I am actively seeking out its latest addition, Harlequin, these days, so I have a long list of favourites to share with you. This includes another 30th-anniversary celebration beer, Dirty Gertie (5.5 per cent), a refreshing pale ale from Shropshire brewer Hobsons. Sheffield brewing legend Abbeydale produced a Harlequin variant of its popular UK Hop Heathen pale (4.1 per cent) which is delicious but hard to find these days. And of course, never ones to miss the chance to experiment with flavour, Thornbridge of Derbyshire has released a Harlequin single-hopped beer as part of its Quiet Storm range which is truly excellent.
The London-based Small Beer Company is another interesting example. It used to focus on US and Czech hops until launching an Organic IPA in 2021 using 100 per cent organic British hops and malt.

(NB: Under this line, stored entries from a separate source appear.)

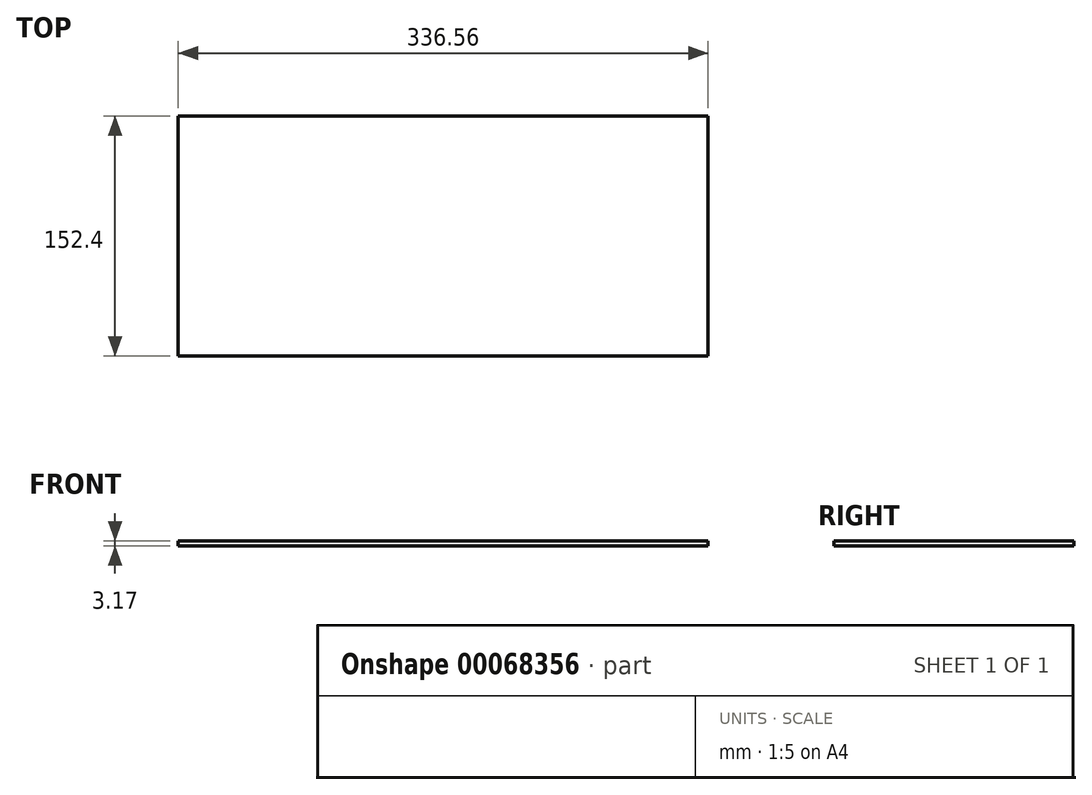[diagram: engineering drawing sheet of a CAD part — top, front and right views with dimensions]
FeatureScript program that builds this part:
annotation { "Feature Type Name" : "Feature", "Feature Type Description" : "" }
export const myFeature = defineFeature(function(context is Context, id is Id, definition is map)
    precondition{}
    {
        {
            var Q0;
            Q0=qCreatedBy(makeId("Top.planeOp"),FACE);
            var sketch = newSketch(context, id + "F0", { "sketchPlane" : qUnion([Q0])});
            skLineSegment(sketch, "E0.bottom", {"start": v(168.28, -76.2) * mm, "end": v(-168.28, -76.2) * mm});
            skLineSegment(sketch, "E0.top", {"start": v(168.28, 76.2) * mm, "end": v(-168.28, 76.2) * mm});
            skLineSegment(sketch, "E0.left", {"start": v(168.28, -76.2) * mm, "end": v(168.28, 76.2) * mm});
            skLineSegment(sketch, "E0.right", {"start": v(-168.28, -76.2) * mm, "end": v(-168.28, 76.2) * mm});
            skPoint(sketch, "E0.middle", {"position": v(0, 0) * mm});
            skSolve(sketch);
        }
        {
            var Q0;
            Q0=makeQuery(id+"F0.imprint","IMPRINT",FACE,{"disambiguationData":[TD([[makeQuery(id+"F0.imprint","IMPRINT",EDGE,{"derivedFrom":sQuery(id+"F0.wireOp",EDGE,"E0.bottom")}),-1.0]])]});
            extrude(context, id + "F1", {"entities" : qUnion([Q0]), "depth" : 3.17 * mm});
        }
    });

“Many so-called organic UK beers are produced using conventionally grown non-organic hops due to a derogation from DEFRA [Department for Environment Food and Rural Affairs] to address a shortage of UK farms committing to growing hops organically,” Small Beer co-founder Felix James said. “We decided to turn that on its head and help generate the demand by buying up all of the UK-grown organic hops available on the open market to convince farmers to put more rhizomes in the ground.

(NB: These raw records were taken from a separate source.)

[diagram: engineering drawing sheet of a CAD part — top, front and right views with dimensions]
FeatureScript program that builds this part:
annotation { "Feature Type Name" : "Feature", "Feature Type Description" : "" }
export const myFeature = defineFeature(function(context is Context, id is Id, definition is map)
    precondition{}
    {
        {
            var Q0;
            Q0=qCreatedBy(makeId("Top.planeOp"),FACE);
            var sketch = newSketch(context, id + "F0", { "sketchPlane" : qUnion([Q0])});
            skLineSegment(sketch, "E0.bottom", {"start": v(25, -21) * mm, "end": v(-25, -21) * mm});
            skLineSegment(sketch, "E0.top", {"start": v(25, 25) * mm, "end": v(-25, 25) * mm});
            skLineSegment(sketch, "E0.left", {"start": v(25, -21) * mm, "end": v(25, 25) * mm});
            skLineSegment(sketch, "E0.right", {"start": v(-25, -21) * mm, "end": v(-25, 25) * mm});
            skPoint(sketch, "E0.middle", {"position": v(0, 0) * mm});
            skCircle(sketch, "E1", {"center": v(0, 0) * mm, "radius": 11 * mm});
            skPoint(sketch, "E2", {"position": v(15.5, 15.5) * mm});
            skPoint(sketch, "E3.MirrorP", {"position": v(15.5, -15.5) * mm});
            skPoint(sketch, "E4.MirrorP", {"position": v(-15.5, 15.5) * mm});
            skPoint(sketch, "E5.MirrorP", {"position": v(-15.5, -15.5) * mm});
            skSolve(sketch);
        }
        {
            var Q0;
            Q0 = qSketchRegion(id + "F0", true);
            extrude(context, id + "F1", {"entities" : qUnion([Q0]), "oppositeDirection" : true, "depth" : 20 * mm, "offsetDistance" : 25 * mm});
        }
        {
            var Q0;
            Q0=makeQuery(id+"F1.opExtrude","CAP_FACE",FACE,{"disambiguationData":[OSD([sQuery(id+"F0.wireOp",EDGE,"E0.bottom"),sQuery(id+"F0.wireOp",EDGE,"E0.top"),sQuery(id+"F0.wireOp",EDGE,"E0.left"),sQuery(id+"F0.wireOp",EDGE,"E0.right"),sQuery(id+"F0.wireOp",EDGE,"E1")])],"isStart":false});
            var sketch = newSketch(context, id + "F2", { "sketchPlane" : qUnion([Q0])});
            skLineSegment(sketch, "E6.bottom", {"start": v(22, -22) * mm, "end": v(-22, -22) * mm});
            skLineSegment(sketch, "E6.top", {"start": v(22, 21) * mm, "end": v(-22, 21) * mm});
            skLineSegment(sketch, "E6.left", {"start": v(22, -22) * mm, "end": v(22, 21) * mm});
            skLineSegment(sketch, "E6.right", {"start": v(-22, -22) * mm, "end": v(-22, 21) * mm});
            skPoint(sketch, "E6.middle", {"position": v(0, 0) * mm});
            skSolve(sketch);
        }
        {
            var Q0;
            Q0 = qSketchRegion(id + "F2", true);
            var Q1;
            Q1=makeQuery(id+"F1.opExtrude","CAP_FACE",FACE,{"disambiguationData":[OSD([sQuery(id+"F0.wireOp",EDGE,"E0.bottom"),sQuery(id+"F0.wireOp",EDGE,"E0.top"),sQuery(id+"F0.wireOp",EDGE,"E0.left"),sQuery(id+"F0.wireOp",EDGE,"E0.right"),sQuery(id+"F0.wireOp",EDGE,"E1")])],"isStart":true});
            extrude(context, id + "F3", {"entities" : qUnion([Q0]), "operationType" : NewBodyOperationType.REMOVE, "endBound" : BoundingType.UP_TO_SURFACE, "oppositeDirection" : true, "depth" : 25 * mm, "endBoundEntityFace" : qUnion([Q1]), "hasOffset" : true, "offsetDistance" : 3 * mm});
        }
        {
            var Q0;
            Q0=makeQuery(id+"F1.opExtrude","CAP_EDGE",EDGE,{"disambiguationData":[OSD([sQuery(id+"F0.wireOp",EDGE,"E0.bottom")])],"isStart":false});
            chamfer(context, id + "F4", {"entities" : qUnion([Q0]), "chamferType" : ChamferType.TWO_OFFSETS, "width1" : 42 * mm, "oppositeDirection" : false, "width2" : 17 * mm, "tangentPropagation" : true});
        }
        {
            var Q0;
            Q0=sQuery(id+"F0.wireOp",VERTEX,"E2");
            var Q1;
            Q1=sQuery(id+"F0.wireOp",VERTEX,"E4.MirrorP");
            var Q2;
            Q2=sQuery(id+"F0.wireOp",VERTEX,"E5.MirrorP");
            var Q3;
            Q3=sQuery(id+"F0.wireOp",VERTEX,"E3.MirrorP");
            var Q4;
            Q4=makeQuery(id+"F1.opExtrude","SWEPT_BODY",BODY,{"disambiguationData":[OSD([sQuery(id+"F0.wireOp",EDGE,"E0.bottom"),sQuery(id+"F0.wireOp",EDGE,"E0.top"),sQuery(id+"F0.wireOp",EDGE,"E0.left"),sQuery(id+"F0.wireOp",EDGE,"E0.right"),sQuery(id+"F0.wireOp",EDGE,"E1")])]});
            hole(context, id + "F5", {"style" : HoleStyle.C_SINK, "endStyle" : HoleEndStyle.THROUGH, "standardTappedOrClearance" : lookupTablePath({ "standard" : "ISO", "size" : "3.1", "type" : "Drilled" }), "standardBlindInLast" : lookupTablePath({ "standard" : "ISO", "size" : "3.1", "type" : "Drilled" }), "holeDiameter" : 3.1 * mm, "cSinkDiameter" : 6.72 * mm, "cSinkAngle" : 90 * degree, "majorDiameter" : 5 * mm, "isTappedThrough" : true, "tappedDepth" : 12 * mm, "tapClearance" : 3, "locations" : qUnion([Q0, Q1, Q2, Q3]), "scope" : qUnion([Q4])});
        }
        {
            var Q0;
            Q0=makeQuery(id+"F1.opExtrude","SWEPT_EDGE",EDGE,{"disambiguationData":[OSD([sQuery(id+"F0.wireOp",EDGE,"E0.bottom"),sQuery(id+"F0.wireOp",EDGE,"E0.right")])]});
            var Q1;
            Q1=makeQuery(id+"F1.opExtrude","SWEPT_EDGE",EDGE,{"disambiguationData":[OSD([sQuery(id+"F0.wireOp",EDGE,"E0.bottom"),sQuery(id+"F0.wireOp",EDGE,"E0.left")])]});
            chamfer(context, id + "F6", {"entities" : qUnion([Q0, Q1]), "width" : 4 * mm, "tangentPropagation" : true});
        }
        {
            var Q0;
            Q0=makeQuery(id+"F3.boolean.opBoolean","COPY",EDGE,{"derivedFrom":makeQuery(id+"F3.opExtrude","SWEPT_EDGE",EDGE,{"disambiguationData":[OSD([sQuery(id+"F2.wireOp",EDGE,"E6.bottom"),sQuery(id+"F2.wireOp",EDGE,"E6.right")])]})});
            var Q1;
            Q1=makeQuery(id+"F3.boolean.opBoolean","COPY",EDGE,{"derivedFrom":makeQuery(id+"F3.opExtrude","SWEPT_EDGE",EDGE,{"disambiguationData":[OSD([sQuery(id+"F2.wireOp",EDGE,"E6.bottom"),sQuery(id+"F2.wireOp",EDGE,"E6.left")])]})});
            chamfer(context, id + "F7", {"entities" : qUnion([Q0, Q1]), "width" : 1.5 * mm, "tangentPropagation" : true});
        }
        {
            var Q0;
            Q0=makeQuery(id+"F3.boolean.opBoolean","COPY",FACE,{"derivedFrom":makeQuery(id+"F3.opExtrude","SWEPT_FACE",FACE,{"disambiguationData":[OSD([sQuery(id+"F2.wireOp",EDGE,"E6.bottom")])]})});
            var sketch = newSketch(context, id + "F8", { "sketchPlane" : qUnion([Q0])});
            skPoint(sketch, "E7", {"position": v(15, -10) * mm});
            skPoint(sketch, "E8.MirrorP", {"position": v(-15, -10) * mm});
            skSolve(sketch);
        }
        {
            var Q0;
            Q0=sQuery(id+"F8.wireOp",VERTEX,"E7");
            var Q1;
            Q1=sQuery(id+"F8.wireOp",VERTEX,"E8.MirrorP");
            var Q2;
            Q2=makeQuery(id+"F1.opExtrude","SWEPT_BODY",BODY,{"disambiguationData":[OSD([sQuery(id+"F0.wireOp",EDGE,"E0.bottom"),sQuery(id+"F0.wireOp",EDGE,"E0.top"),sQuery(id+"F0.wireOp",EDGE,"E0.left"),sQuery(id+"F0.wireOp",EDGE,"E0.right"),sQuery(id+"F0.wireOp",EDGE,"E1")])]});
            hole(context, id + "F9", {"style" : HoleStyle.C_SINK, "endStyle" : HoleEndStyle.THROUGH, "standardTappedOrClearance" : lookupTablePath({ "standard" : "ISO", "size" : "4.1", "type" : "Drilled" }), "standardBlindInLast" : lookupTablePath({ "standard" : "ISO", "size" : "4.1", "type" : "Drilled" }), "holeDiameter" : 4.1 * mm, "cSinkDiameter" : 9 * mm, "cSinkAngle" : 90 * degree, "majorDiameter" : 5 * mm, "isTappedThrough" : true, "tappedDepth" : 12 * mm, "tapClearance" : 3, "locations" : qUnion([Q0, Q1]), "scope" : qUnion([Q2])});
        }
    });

“The beer was such a success that we have now moved all of our kettle hops to UK varieties and we are systematically moving the aroma hops in the same direction, one beer at a time. We have also gradually increased our use of organic malt so that all of the oats and a proportion of the barley in every beer we brew is now organic.”
As our breweries experiment with more sustainable choices and still deliver bold flavours, we can support them by choosing to buy British at the bar. In the long run, increased demand will bolster UK hop growers, encourage R&D (research and development) and give us even more delicious ales to enjoy down the pub. Win-win, if you ask me.